Apparently “Ideas, like diseases, have been shown to spread infectiously between people before eventually dying out, and have been successfully described with epidemiological models,” claim the authors of a paper entitled ‘Epidemiological modelling of online social network dynamics.’ They applied the model of disease – SIR or suspected, infected recovered – to both MySpace and Facebook. The results are not really surprising – fads come and go. We watched AOL’s rise and fall and then MySpace’s. Why wouldn’t the same thing happen to Facbook?
Read about the research in the Guardian here.
These researchers predict that Facebook will have lost 80% of its users by 2017. That’s only 3 years from now. The company will have turned 13 years old. Thos of us who have used (still use) Facebook will have no doubt found another way to keep in touch with our friends. But what will all of the musicians, athletes and celebrities who are largely responsible for the incredible growth fans on Facebook do? David Beckham doesn’t even have a real website. He directs all of his fans to Facebook for news of him. There are nearly 33 million of these fans. What happens to them when they leave Facebook? Won’t David Beckham want to reach them, or his sponsors?
Over the last few years the real disease has been proliferated by Facebook, a kind of graft-vs-host disease – but in reverse. Fans were drawn to the Facebook pages of their favorite musicians, athletes and celebrities. In fact, they were encouraged to go because it was suddenly much easier communicating with them on Facebook than maintaining old-fashioned mailing lists and clip-boards to collect names and email addresses at gigs. But then the host, Facebook, attacked the very people who had contributed to its success – through graft (def: unscrupulous use of one’s position to derive profit or advantages). Two years ago Facebook changed the rules and started charging celebrities and those with large fan bases to reach their fans. They needed to earn money from other people’s fans in advance of their IPO.
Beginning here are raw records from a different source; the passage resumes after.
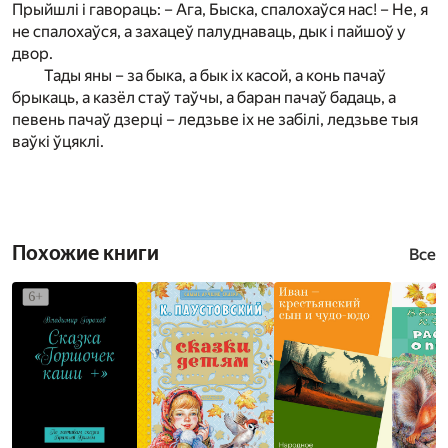
Прыйшлі і гавораць: – Ага, Быска, спалохаўся нас! – Не, я
не спалохаўся, а захацеў палуднаваць, дык і пайшоў у
двор.
Тады яны – за быка, а бык іх касой, а конь пачаў
брыкаць, а казёл стаў таўчы, а баран пачаў бадаць, а
певень пачаў дзерці – ледзьве іх не забілі, ледзьве тыя
ваўкі ўцяклі.
Похожие книги
Все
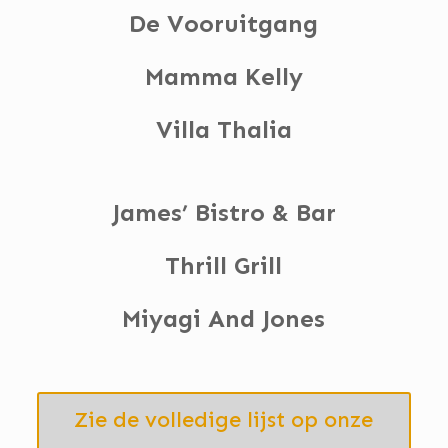
De Vooruitgang
Mamma Kelly
Villa Thalia
James’ Bistro & Bar
Thrill Grill
Miyagi And Jones
Zie de volledige lijst op onze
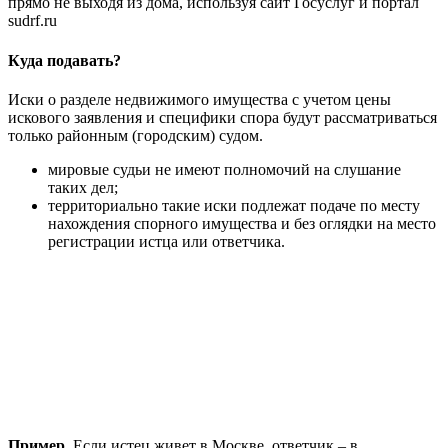
прямо не выходя из дома, используя сайт Госуслуг и портал
sudrf.ru
Куда подавать?
Иски о разделе недвижимого имущества с учетом цены
искового заявления и специфики спора будут рассматриваться
только районным (городским) судом.
мировые судьи не имеют полномочий на слушание
таких дел;
территориально такие иски подлежат подаче по месту
нахождения спорного имущества и без оглядки на место
регистрации истца или ответчика.
Пример
. Если истец живет в Москве, ответчик – в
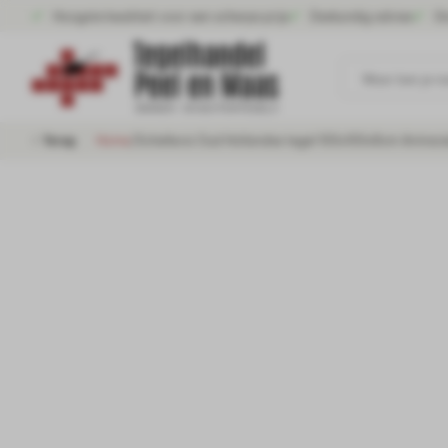
Hoogste kwaliteit voor een scherpe prijs
Deskundig advies
Gr
Waar ben je n
Home
/
Schellevis Oud Hollandse tegel 100x100x8cm Antraci
Terug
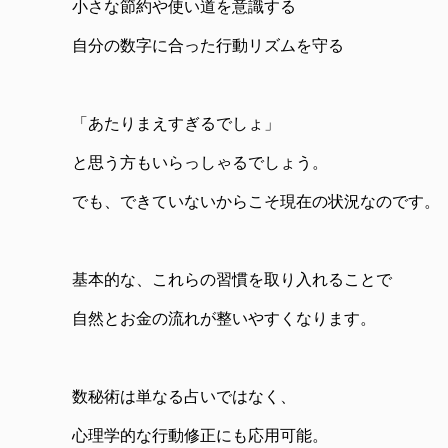
小さな節約や使い道を意識する
自分の数字に合った行動リズムを守る
「あたりまえすぎるでしょ」
と思う方もいらっしゃるでしょう。
でも、できていないからこそ現在の状況なのです。
基本的な、これらの習慣を取り入れることで
自然とお金の流れが整いやすくなります。
数秘術は単なる占いではなく、
心理学的な行動修正にも応用可能。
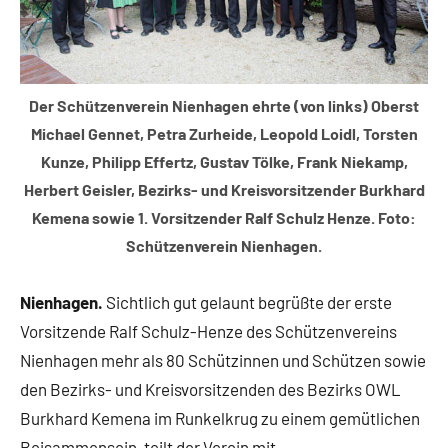
Der Schützenverein Nienhagen ehrte (von links) Oberst
Michael Gennet, Petra Zurheide, Leopold Loidl, Torsten
Kunze, Philipp Effertz, Gustav Tölke, Frank Niekamp,
Herbert Geisler, Bezirks- und Kreisvorsitzender Burkhard
Kemena sowie 1. Vorsitzender Ralf Schulz Henze. Foto:
Schützenverein Nienhagen.
Nienhagen.
Sichtlich gut gelaunt begrüßte der erste
Vorsitzende Ralf Schulz-Henze des Schützenvereins
Nienhagen mehr als 80 Schützinnen und Schützen sowie
den Bezirks- und Kreisvorsitzenden des Bezirks OWL
Burkhard Kemena im Runkelkrug zu einem gemütlichen
Beisammensein, teilt der Verein mit.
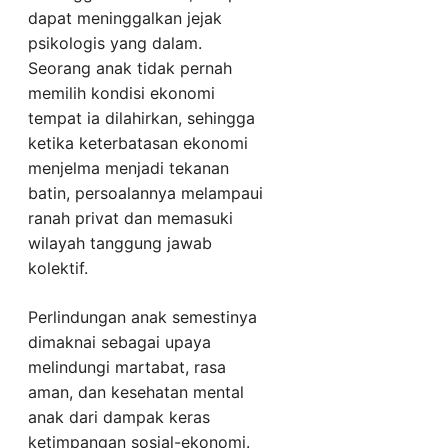
dapat meninggalkan jejak
psikologis yang dalam.
Seorang anak tidak pernah
memilih kondisi ekonomi
tempat ia dilahirkan, sehingga
ketika keterbatasan ekonomi
menjelma menjadi tekanan
batin, persoalannya melampaui
ranah privat dan memasuki
wilayah tanggung jawab
kolektif.
Perlindungan anak semestinya
dimaknai sebagai upaya
melindungi martabat, rasa
aman, dan kesehatan mental
anak dari dampak keras
ketimpangan sosial-ekonomi.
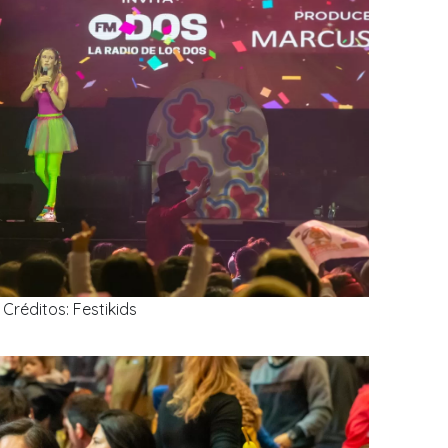
Créditos: Festikids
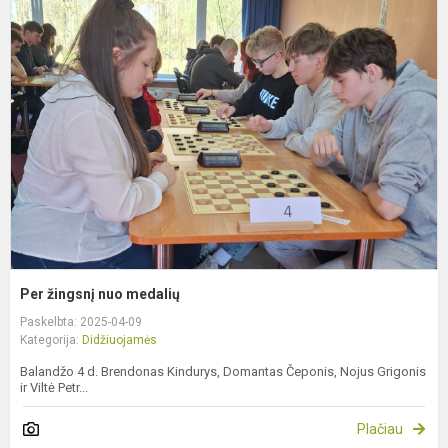
P
ž
n
m
Per žingsnį nuo medalių
Paskelbta: 2025-04-09
Kategorija:
Didžiuojamės
Balandžo 4 d. Brendonas Kindurys, Domantas Čeponis, Nojus Grigonis
ir Viltė Petr...
Plačiau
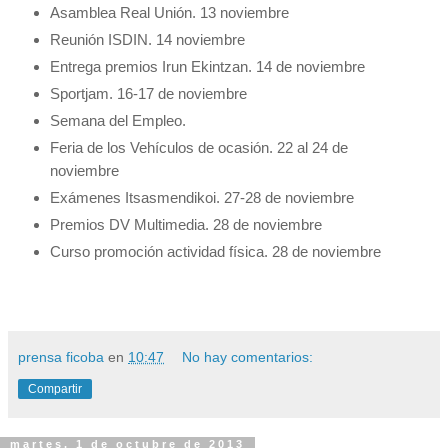
Asamblea Real Unión. 13 noviembre
Reunión ISDIN. 14 noviembre
Entrega premios Irun Ekintzan. 14 de noviembre
Sportjam. 16-17 de novie
mb
re
Semana del Empleo.
Feria de los Vehículos de ocasión. 22 al 24 de
novie
mb
re
Exámenes Itsasmendikoi. 27-28 de noviembre
Premios DV Multimedia. 28 de noviembre
Curso promoción actividad física. 28 de noviembre
prensa ficoba
en
10:47
No hay comentarios:
Compartir
martes, 1 de octubre de 2013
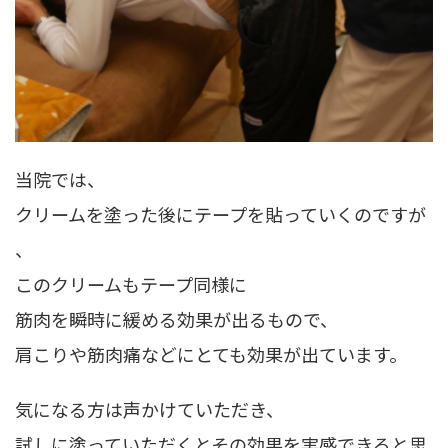
当院では、
クリームを塗った後にテープを貼っていくのですが
、
このクリームもテープ同様に
筋肉を瞬時に緩める効果が出るもので、
肩こりや筋肉痛などにとても効果が出ています。
気になる方は声かけていただき、
試しに塗っていただくとその効果を実感できると思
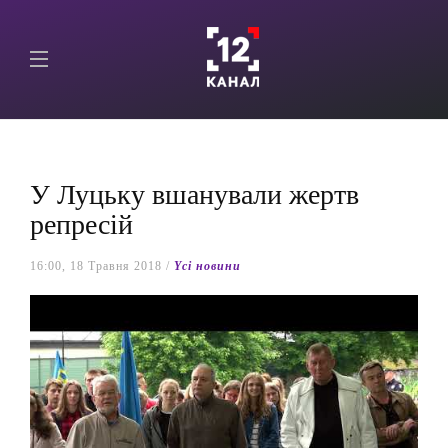
У Луцьку вшанували жертв
репресій
16:00, 18 Травня 2018 /
Yсі новини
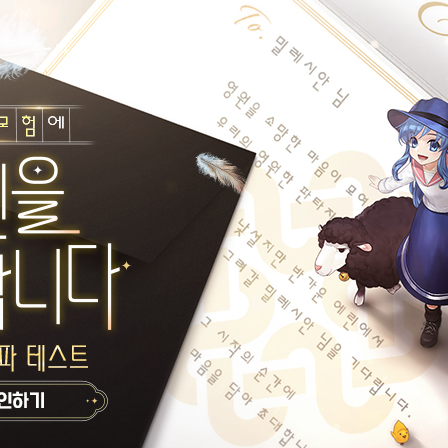
로드해봅니당
있지만
!
재선거 당일투표 수개표!!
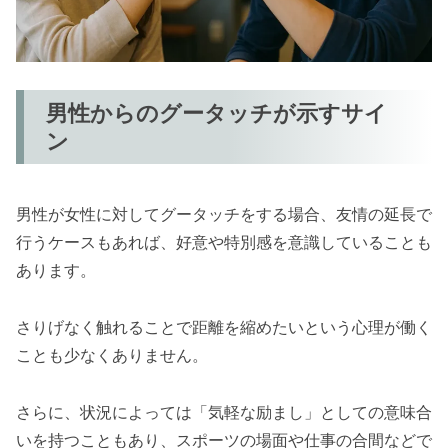
男性からのグータッチが示すサイ
ン
男性が女性に対してグータッチをする場合、友情の延長で
行うケースもあれば、好意や特別感を意識していることも
あります。
さりげなく触れることで距離を縮めたいという心理が働く
ことも少なくありません。
さらに、状況によっては「気軽な励まし」としての意味合
いを持つこともあり、スポーツの場面や仕事の合間などで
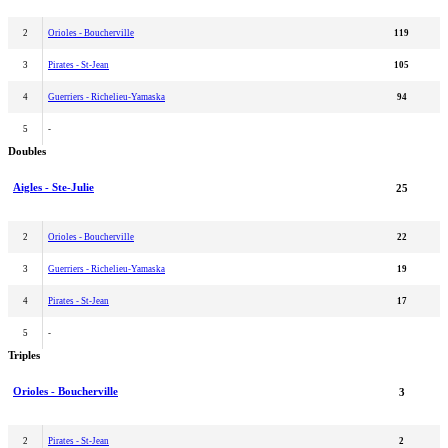
2
Orioles - Boucherville
119
3
Pirates - St-Jean
105
4
Guerriers - Richelieu-Yamaska
94
5
-
Doubles
Aigles - Ste-Julie
25
2
Orioles - Boucherville
22
3
Guerriers - Richelieu-Yamaska
19
4
Pirates - St-Jean
17
5
-
Triples
Orioles - Boucherville
3
2
Pirates - St-Jean
2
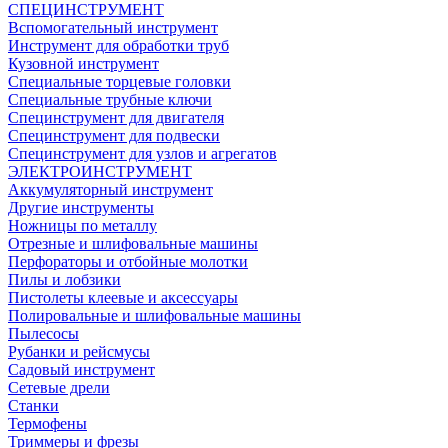
СПЕЦИНСТРУМЕНТ
Вспомогательный инструмент
Инструмент для обработки труб
Кузовной инструмент
Специальные торцевые головки
Специальные трубные ключи
Специнструмент для двигателя
Специнструмент для подвески
Специнструмент для узлов и агрегатов
ЭЛЕКТРОИНСТРУМЕНТ
Аккумуляторный инструмент
Другие инструменты
Ножницы по металлу
Отрезные и шлифовальные машины
Перфораторы и отбойные молотки
Пилы и лобзики
Пистолеты клеевые и аксессуары
Полировальные и шлифовальные машины
Пылесосы
Рубанки и рейсмусы
Садовый инструмент
Сетевые дрели
Станки
Термофены
Триммеры и фрезы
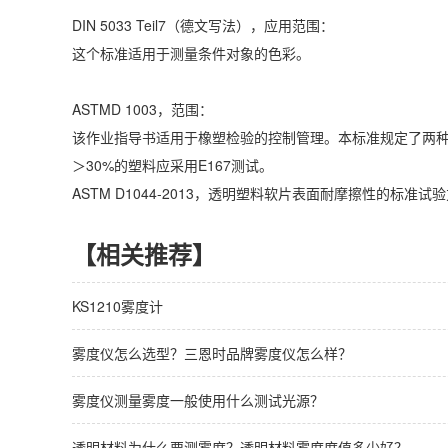
DIN 5033 Teil7（德文写法），应用范围：
这个标准适用于测量条件对象的色彩。
ASTMD 1003，范围：
该作业指导书适用于橡塑检验的控制管理。本标准规定了两种
＞30%的塑料应采用E167测试。
ASTM D1044-2013，透明塑料软片表面耐摩擦性的标准试验方
【相关推荐】
KS1210雾度计
雾度仪怎么选型？三恩时品牌雾度仪怎么样？
雾度仪测量雾度一般使用什么测试光源？
透明材料为什么要测雾度？透明材料雾度度值多少好？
Maybe Facebook is dying because this is what happens to all social networks and great ideas. But maybe it is dying because it is biting the very hands that feed it. In the last 2 years Facebook has reduced the number of fans who receive posts from the artist or athlete whose page they have liked to 10%. That means that 90% of the fans that like a page in order to get updates DO NOT receive them. Talent and celebrities have to pay Facebook to reach their own fans. It should really be the other way around.
Mobile fan clubs give talent direct access to their fans and make it possible to sell tickets, advertising, merchandise, music and much more Without access to fans branded personalities like musicians, actors, and athletes, will soon be losing face.